Task brief
Only one stretch of the data below should be repeated: the lines from the line containing "makalede, Samsun Yurt" through the line containing "de estilo de", inclusive, exactly as they are.

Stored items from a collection

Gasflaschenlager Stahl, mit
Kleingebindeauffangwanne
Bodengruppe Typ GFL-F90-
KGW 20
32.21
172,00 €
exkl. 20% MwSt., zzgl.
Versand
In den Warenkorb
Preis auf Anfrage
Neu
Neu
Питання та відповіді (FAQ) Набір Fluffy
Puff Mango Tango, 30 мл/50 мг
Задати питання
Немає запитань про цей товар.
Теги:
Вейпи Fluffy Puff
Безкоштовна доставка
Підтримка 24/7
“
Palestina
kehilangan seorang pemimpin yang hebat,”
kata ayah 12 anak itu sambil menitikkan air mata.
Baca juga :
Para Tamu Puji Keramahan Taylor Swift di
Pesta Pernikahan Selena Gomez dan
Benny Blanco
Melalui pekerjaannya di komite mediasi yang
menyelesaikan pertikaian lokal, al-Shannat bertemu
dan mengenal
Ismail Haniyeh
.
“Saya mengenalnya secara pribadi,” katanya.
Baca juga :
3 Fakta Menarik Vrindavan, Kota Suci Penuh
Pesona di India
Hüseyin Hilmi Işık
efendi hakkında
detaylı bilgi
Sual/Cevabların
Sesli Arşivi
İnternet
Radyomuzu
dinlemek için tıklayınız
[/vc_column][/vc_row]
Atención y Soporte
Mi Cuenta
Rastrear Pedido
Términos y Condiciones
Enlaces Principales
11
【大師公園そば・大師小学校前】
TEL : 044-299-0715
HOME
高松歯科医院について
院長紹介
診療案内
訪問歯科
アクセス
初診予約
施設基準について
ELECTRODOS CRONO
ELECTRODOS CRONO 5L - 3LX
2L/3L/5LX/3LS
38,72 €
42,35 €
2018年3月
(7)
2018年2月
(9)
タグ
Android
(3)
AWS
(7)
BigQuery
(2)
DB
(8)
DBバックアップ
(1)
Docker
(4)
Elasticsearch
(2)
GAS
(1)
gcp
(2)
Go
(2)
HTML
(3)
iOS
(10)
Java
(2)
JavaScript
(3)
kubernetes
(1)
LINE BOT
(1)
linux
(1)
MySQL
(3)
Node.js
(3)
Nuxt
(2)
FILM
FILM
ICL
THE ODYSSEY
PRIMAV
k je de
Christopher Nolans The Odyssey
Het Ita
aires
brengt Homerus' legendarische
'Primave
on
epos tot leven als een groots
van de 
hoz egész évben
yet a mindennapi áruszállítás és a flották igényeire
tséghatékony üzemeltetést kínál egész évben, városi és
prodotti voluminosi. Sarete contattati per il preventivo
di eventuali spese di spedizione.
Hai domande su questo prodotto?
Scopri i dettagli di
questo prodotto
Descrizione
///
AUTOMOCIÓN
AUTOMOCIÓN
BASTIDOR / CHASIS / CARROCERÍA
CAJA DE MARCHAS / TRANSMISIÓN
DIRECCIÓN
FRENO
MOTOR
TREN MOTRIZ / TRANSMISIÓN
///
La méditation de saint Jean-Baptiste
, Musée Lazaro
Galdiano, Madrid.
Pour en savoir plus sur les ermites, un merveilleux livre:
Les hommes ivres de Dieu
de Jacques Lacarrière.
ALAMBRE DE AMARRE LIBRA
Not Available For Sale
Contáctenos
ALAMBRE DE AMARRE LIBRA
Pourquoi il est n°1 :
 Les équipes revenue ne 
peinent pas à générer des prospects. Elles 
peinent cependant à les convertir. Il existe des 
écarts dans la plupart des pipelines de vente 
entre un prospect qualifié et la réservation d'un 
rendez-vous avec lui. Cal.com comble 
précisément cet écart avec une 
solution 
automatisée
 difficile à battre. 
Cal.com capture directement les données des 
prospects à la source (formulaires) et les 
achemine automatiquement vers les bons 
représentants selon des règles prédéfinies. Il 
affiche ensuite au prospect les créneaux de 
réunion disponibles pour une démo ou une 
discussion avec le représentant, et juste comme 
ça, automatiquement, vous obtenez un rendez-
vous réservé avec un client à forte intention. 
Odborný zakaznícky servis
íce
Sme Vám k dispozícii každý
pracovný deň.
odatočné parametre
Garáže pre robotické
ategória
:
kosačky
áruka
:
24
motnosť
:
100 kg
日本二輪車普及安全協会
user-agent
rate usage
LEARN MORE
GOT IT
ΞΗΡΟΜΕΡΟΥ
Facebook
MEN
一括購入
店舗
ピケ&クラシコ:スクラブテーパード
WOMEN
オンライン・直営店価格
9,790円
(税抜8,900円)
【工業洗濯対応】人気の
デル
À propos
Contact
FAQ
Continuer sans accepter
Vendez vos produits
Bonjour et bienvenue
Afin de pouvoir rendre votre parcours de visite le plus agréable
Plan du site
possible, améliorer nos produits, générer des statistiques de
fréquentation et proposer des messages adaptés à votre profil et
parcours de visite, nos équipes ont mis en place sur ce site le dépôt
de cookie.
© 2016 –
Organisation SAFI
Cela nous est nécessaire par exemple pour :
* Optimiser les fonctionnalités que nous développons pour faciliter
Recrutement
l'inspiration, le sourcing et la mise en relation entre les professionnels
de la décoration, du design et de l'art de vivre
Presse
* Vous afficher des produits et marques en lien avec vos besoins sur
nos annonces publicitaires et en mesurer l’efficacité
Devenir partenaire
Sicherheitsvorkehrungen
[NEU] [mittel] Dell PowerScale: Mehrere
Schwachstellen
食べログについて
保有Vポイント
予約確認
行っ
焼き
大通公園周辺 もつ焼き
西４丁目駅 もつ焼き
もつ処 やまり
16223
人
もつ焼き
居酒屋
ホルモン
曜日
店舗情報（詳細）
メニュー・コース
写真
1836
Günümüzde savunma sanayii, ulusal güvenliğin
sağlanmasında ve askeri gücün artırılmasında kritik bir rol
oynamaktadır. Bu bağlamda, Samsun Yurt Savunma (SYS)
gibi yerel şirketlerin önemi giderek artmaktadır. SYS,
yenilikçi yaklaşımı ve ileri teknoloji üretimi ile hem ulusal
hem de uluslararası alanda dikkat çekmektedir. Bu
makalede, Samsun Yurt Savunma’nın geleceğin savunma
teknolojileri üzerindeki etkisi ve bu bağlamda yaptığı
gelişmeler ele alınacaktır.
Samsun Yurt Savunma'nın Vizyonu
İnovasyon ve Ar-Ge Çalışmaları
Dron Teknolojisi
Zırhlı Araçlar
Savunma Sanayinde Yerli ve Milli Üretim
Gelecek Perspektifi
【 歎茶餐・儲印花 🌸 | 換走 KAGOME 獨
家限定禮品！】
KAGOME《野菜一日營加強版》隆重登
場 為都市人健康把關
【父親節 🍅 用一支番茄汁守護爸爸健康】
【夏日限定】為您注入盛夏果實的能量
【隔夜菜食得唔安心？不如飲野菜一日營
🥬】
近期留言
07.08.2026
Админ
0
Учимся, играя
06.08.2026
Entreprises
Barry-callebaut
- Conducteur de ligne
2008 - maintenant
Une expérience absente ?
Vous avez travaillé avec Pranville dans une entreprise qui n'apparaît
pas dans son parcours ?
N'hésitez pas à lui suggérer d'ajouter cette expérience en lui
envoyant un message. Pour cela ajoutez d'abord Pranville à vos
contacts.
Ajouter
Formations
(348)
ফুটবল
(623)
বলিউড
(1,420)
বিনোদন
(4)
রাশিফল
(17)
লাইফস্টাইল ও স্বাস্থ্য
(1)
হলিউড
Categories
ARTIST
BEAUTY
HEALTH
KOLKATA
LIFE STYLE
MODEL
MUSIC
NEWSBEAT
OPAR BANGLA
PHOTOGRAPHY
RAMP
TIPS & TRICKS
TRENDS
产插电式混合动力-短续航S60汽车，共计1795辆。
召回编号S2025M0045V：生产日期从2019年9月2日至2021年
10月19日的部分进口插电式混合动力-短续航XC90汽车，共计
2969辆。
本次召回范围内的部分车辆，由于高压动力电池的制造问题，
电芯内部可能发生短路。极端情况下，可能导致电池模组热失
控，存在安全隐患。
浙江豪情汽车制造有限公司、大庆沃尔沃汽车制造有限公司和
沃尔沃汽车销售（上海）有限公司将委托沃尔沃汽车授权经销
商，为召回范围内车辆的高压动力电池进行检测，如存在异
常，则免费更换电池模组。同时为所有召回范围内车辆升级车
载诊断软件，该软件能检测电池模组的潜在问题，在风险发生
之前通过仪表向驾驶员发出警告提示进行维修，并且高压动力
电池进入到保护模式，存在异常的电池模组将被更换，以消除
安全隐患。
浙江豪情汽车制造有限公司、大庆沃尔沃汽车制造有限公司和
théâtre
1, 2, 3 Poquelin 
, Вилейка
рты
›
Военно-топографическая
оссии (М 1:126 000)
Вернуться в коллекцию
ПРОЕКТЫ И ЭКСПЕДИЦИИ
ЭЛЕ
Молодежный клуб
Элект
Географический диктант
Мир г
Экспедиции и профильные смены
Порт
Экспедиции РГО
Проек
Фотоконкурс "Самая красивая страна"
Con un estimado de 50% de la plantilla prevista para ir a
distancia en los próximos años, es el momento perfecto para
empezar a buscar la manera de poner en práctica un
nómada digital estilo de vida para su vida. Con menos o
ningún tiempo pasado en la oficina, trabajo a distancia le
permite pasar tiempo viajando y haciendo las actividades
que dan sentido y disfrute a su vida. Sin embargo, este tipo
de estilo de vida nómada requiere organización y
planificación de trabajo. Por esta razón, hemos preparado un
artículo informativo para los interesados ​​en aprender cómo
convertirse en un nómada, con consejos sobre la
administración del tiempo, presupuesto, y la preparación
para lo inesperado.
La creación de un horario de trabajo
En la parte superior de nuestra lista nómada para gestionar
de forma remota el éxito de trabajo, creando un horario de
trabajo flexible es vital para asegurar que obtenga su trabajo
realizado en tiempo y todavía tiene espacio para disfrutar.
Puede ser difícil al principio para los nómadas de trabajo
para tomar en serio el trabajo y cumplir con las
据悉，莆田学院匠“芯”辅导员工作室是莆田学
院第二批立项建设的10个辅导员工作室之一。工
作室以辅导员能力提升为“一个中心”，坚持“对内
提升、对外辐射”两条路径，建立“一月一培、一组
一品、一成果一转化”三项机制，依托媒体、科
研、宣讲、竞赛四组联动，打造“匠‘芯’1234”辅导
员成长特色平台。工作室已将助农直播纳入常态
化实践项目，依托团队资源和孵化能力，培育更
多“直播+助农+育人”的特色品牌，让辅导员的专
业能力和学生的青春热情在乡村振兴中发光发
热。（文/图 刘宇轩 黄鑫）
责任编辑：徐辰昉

Exercise output
makalede, Samsun Yurt Savunma’nın geleceğin savunma
teknolojileri üzerindeki etkisi ve bu bağlamda yaptığı
gelişmeler ele alınacaktır.
Samsun Yurt Savunma'nın Vizyonu
İnovasyon ve Ar-Ge Çalışmaları
Dron Teknolojisi
Zırhlı Araçlar
Savunma Sanayinde Yerli ve Milli Üretim
Gelecek Perspektifi
【 歎茶餐・儲印花 🌸 | 換走 KAGOME 獨
家限定禮品！】
KAGOME《野菜一日營加強版》隆重登
場 為都市人健康把關
【父親節 🍅 用一支番茄汁守護爸爸健康】
【夏日限定】為您注入盛夏果實的能量
【隔夜菜食得唔安心？不如飲野菜一日營
🥬】
近期留言
07.08.2026
Админ
0
Учимся, играя
06.08.2026
Entreprises
Barry-callebaut
- Conducteur de ligne
2008 - maintenant
Une expérience absente ?
Vous avez travaillé avec Pranville dans une entreprise qui n'apparaît
pas dans son parcours ?
N'hésitez pas à lui suggérer d'ajouter cette expérience en lui
envoyant un message. Pour cela ajoutez d'abord Pranville à vos
contacts.
Ajouter
Formations
(348)
ফুটবল
(623)
বলিউড
(1,420)
বিনোদন
(4)
রাশিফল
(17)
লাইফস্টাইল ও স্বাস্থ্য
(1)
হলিউড
Categories
ARTIST
BEAUTY
HEALTH
KOLKATA
LIFE STYLE
MODEL
MUSIC
NEWSBEAT
OPAR BANGLA
PHOTOGRAPHY
RAMP
TIPS & TRICKS
TRENDS
产插电式混合动力-短续航S60汽车，共计1795辆。
召回编号S2025M0045V：生产日期从2019年9月2日至2021年
10月19日的部分进口插电式混合动力-短续航XC90汽车，共计
2969辆。
本次召回范围内的部分车辆，由于高压动力电池的制造问题，
电芯内部可能发生短路。极端情况下，可能导致电池模组热失
控，存在安全隐患。
浙江豪情汽车制造有限公司、大庆沃尔沃汽车制造有限公司和
沃尔沃汽车销售（上海）有限公司将委托沃尔沃汽车授权经销
商，为召回范围内车辆的高压动力电池进行检测，如存在异
常，则免费更换电池模组。同时为所有召回范围内车辆升级车
载诊断软件，该软件能检测电池模组的潜在问题，在风险发生
之前通过仪表向驾驶员发出警告提示进行维修，并且高压动力
电池进入到保护模式，存在异常的电池模组将被更换，以消除
安全隐患。
浙江豪情汽车制造有限公司、大庆沃尔沃汽车制造有限公司和
théâtre
1, 2, 3 Poquelin 
, Вилейка
рты
›
Военно-топографическая
оссии (М 1:126 000)
Вернуться в коллекцию
ПРОЕКТЫ И ЭКСПЕДИЦИИ
ЭЛЕ
Молодежный клуб
Элект
Географический диктант
Мир г
Экспедиции и профильные смены
Порт
Экспедиции РГО
Проек
Фотоконкурс "Самая красивая страна"
Con un estimado de 50% de la plantilla prevista para ir a
distancia en los próximos años, es el momento perfecto para
empezar a buscar la manera de poner en práctica un
nómada digital estilo de vida para su vida. Con menos o
ningún tiempo pasado en la oficina, trabajo a distancia le
permite pasar tiempo viajando y haciendo las actividades
que dan sentido y disfrute a su vida. Sin embargo, este tipo
de estilo de vida nómada requiere organización y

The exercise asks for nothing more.